The woman was all attitude! She truly is one of the reigning queens of music. Her poetic words flowed out of her like a soft stream, but the words were full of attitude and she constantly flipped the bird on one of her ring-covered fingers. She calmed the crowd, she joked with them, and she reminded us what a true artist looks like with her timeless perfection and musical grace.
Would we stand in one spot for four hours again to see Erykah Badu? Probably.
Stiff Middle Fingers
As pointed out earlier, Stiff Middle Fingers is becoming a national treasure. They messed with Texas and somehow came out alive. The band’s new van, Randy the Dog Van, acquired multiple gasps, laughs, and stares across the festival. Additionally, singer Travis Arey donned a top dissing Kansas Gov. Sam Brownback, as well as a pair of shorts with male genitalia printed on them, which makes him both a hero and a fashion icon. At their second showcase on Saturday, he sported a Texas thong (a “souvenir” as he called it). Don’t ever change, Stiff Middle Fingers.
Editor’s note: it must be said how impressed we were when Stiff Middle Fingers’ guitarist Aaron Swenson caught a piece of the falling stage that fell victim to an enormous gust of wind with one hand, while holding his guitar with the other. That guy is Hercules!

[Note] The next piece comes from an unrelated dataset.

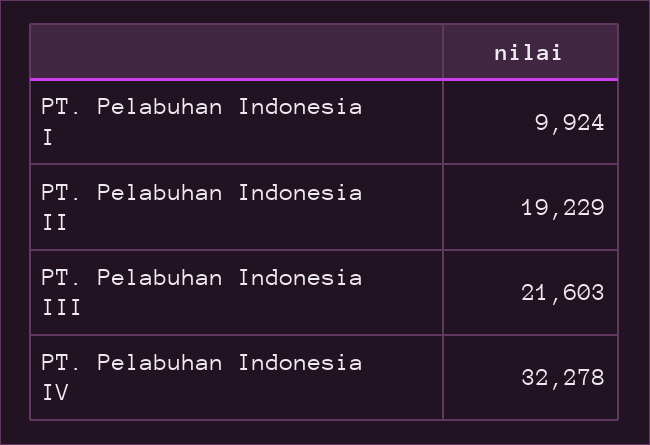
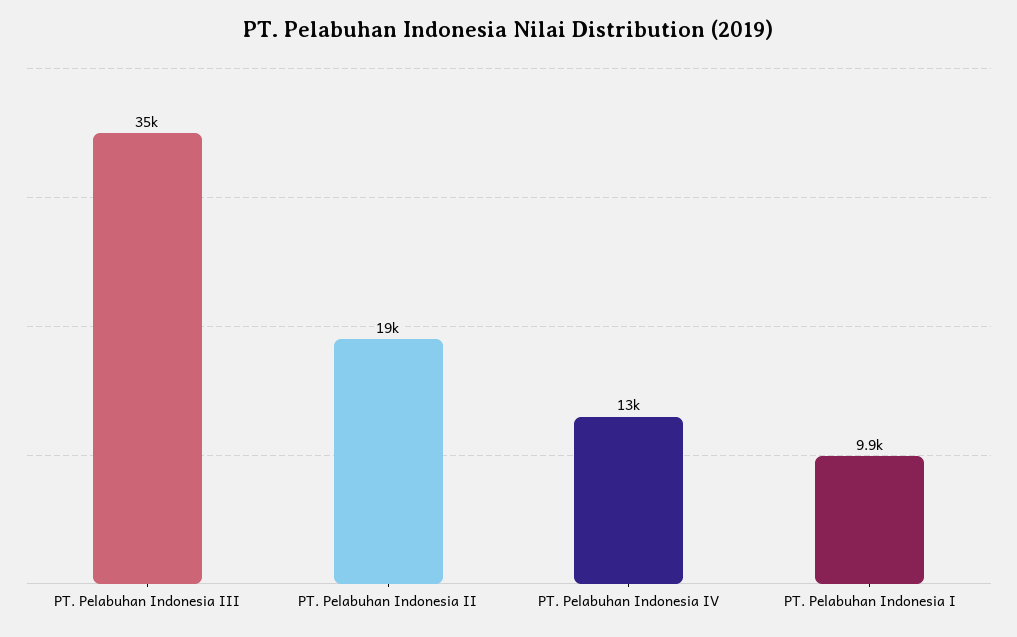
PT. Pelabuhan Indonesia III: 21603 -> 35000
PT. Pelabuhan Indonesia IV: 32278 -> 13000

As pointed out throughout this post, we’re fond of musicians who make the audience uncomfortable… and nobody does it quite like Vince Staples. We caught him at the SPIN show, where he spent equal amounts of time performing as he did sassing the audience. The man’s words felt genuine, poetic, and authentic. But when the must was over, he agitated the audience with truths they didn’t want to confront. Our favorite line was when he looked at all the cameras pointed at him, then glanced out at the at-capacity venue and declared “I feel like I’m at a slave auction!” The audience was hardly finished with their collective gasp when his DJ chimed in “This one has all its teeth!”
Earlier in the week, he played the Spotify stage… where he proceeded to rip Spotify for cheating musicians.
Vince Staples may have had the best, and most remorseless, SXSW ever.
Runners up: Tacocat (for embodying everything cool and fun about rock and roll right now) and Thee Oh Sees (who played Hotel Vegas every single day).
This was Deftones’ SXSW debut, and we caught their second festival performance at Stubbs. Having just the night before played to an overwhelming audience at the much larger venue at Lady Bird Lake, Deftones didn’t show the least bit of fatigue and frontman Cheno Moreno seemed to have a hard time holding back his smile at the fist pumping, encore demanding crowd.
Japan Night is a SXSW staple notorious for crazy antics and this year did not disappoint… Unless, of course, a screaming and soaking wet Japanese man clad only in superhero underwear and a monster mask playing slip ‘n slide on the dance floor doesn’t qualify as crazy.